Łatuszka, szef białoruskiego, opozycyjnego Narodowego Zarządu Antykryzysowego, poinformował, że "to czwarta znana śmierć więźnia politycznego w więzieniach Alaksandra Łukaszenki". "1500 więźniów politycznych przetrzymywanych jest w nieludzkich warunkach, codziennie poddawanych torturom i niewolniczej pracy" - przekazał opozycjonista w mailu, przesłanym naszej redakcji.
Skazany z powodu darowizn
Białoruska organizacja praw człowieka Wiasna poinformowała, że Wadzim Chraśko został zatrzymany w kwietniu zeszłego roku z powodu kilku darowizn na rzecz opozycji. Po czterech miesiącach został skazany na trzy lata więzienia. Apelacja obrońców, którzy zwrócili się do Sądu Najwyższego, została odrzucona.
Sąd w Mińsku skazał Chraśkę, mimo że mężczyzna był poważnie chory - podała Wiasna. Mężczyzna chorował w więzieniu i nie miał opieki medycznej. Zmarł w nocy z 8 na 9 stycznia na zapalenie płuc. Odwieziono go do szpitala, ale nie udało się go uratować.
W listopadzie zeszłego roku Ministerstwo Spraw Wewnętrznych w Mińsku wpisało Chraśkę na listę "ekstremistów".
Śmierć innych przeciwników reżimu Alaksandra Łukaszenki
Wiasna przypomniała, że pierwszym znanym przypadkiem śmierci więźnia politycznego na Białorusi, była śmierć 50-letniego aktywisty Witolda Aszuraka w maju 2022 roku w kolonii karnej o zaostrzonym rygorze w Szkłowie w obwodzie mohylewskim. Okoliczności jego śmierci są niejasne. Krewnych poinformowano, że powodem śmierci mężczyzny było zatrzymanie akcji serca. Ciało opozycjonisty przekazano bliskim jednak po kilku dniach, a jego głowa była obandażowana.
W maju zeszłego roku w witebskiej kolonii karnej zmarł 61-letni więzień polityczny, bloger i działacz społeczny z Pińska Nikałaj Klimowicz. Miał II grupę inwalidzką z powodu choroby serca, doznał też udaru mózgu. Sąd w Pińsku wymierzył mu karę jednego roku pozbawienia wolności. Przed wyrokiem bloger mówił, że może umrzeć za kratkami, ponieważ musi zażywać dużą ilość leków. Spędził w więzieniu nieco ponad dwa miesiące.

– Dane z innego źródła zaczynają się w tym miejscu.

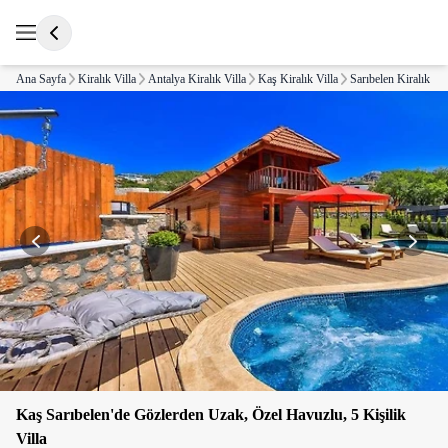
Ana Sayfa
Kiralık Villa
Antalya Kiralık Villa
Kaş Kiralık Villa
Sarıbelen Kiralık Vil
Kaş Sarıbelen'de Gözlerden Uzak, Özel Havuzlu, 5 Kişilik
Villa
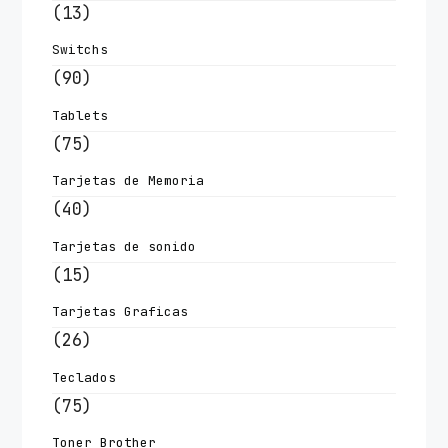
(13)
Switchs
(90)
Tablets
(75)
Tarjetas de Memoria
(40)
Tarjetas de sonido
(15)
Tarjetas Graficas
(26)
Teclados
(75)
Toner Brother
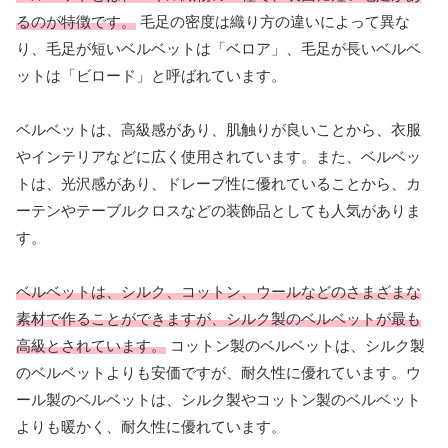
るのが特徴です。
毛足の密度は織り方の違いによって異な
り、毛足が短いベルベットは「ベロア」、毛足が長いベルベ
ットは「ビロード」と呼ばれています。
ベルベットは、高級感があり、肌触りが良いことから、衣服
やインテリアなどに広く使用されています。また、ベルベッ
トは、光沢感があり、ドレープ性に優れていることから、カ
ーテンやテーブルクロスなどの装飾品としても人気がありま
す。
ベルベットは、シルク、コットン、ウールなどのさまざまな
素材で作ることができますが、シルク製のベルベットが最も
高級とされています。
コットン製のベルベットは、シルク製
のベルベットよりも安価ですが、耐久性に優れています。ウ
ール製のベルベットは、シルク製やコットン製のベルベット
よりも暖かく、耐久性に優れています。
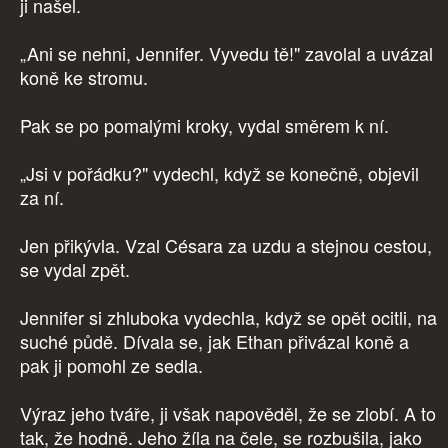
ji našel.
„Ani se nehni, Jennifer. Vyvedu tě!" zavolal a uvázal
koně ke stromu.
Pak se po pomalými kroky, vydal směrem k ní.
„Jsi v pořádku?" vydechl, když se konečně, objevil
za ní.
Jen přikývla. Vzal Césara za uzdu a stejnou cestou,
se vydal zpět.
Jennifer si zhluboka vydechla, když se opět ocitli, na
suché půdě. Dívala se, jak Ethan přivázal koně a
pak ji pomohl ze sedla.
Výraz jeho tváře, ji však napověděl, že se zlobí. A to
tak, že hodně. Jeho žíla na čele, se rozbušila, jako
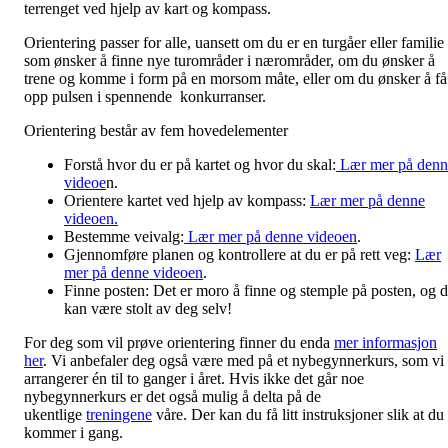
terrenget ved hjelp av kart og kompass.
Orientering passer for alle, uansett om du er en turgåer eller familie
som ønsker å finne nye turområder i nærområder, om du ønsker å
trene og komme i form på en morsom måte, eller om du ønsker å få
opp pulsen i spennende konkurranser.
Orientering består av fem hovedelementer
Forstå hvor du er på kartet og hvor du skal:
Lær mer på denn
videoe
n.
Orientere kartet ved hjelp av kompass:
Lær mer på denne
videoen.
Bestemme veivalg:
Lær mer på denne videoen
.
Gjennomføre planen og kontrollere at du er på rett veg:
Lær
mer på denne videoen
.
Finne posten: Det er moro å finne og stemple på posten, og 
kan være stolt av deg selv!
For deg som vil prøve orientering finner du enda
mer informasjon
her
. Vi anbefaler deg også være med på et nybegynnerkurs, som vi
arrangerer én til to ganger i året. Hvis ikke det går noe
nybegynnerkurs er det også mulig å delta på de
ukentlige
treningene
våre. Der kan du få litt instruksjoner slik at du
kommer i gang.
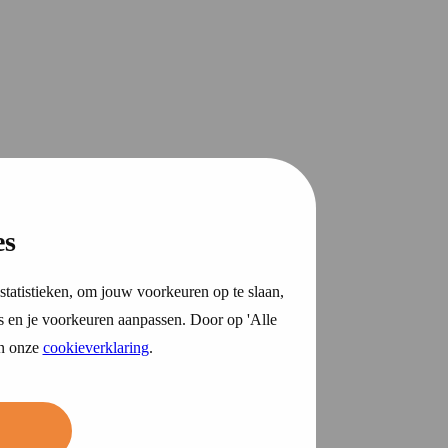
es
statistieken, om jouw voorkeuren op te slaan,
s en je voorkeuren aanpassen. Door op 'Alle
in onze
cookieverklaring
.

11 lipca zeszłego roku na oddziale intensywnej terapii zmarł 57-letni artysta i więzień polityczny Aleś Puszkin, skazany na pięć lat więzienia pod zarzutem "zbezczeszczenia symboli państwowych i podsycania nienawiści rasowej". Puszkin miał chory żołądek, nie udzielono mu jednak pomocy w więzieniu w Grodnie. Artysta trafił do szpitala, był nieprzytomny, jego serce zatrzymało się na stole operacyjnym - podała Wiasna.